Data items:

..............................

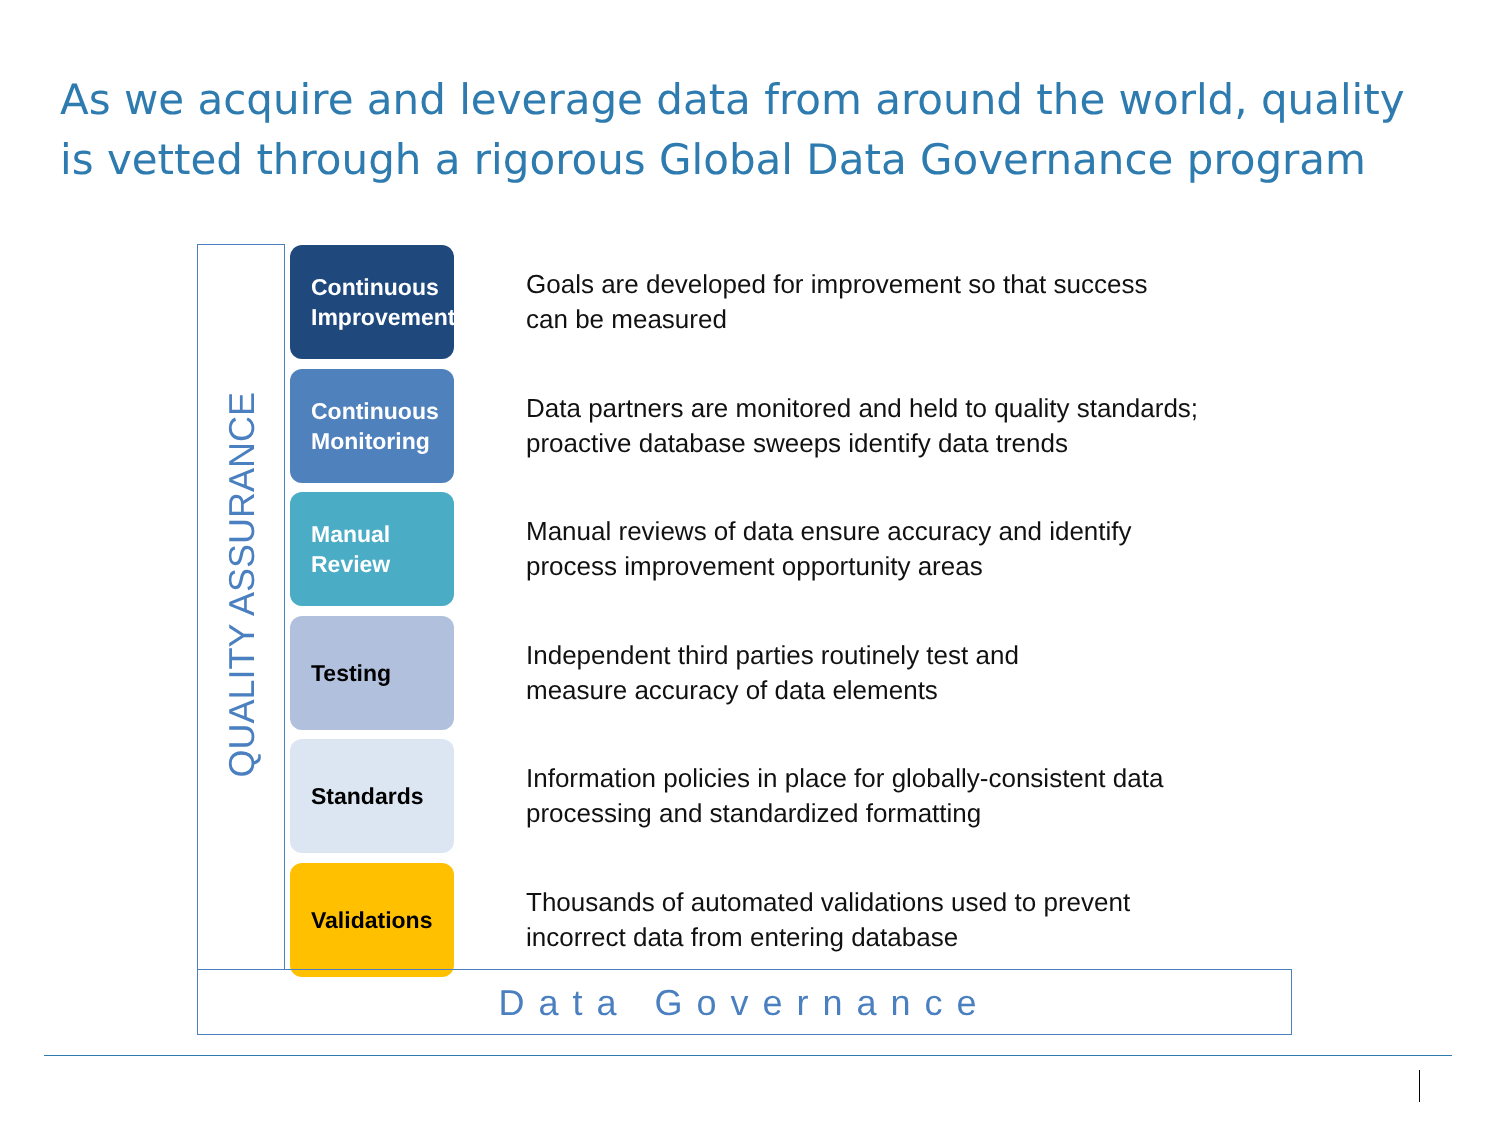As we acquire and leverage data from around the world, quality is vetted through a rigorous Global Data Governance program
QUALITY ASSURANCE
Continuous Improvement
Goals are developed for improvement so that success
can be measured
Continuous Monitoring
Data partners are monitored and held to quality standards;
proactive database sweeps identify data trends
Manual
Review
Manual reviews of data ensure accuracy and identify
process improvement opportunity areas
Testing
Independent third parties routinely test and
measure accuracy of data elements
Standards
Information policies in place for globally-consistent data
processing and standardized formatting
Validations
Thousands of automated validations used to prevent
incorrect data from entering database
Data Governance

..............................

* [WORK INSTRUCTIONS]:
In the entries above, which lines hold the word "Manual"? Copy them out.

* [WRITTEN ANSWER]:
Manual
Manual reviews of data ensure accuracy and identify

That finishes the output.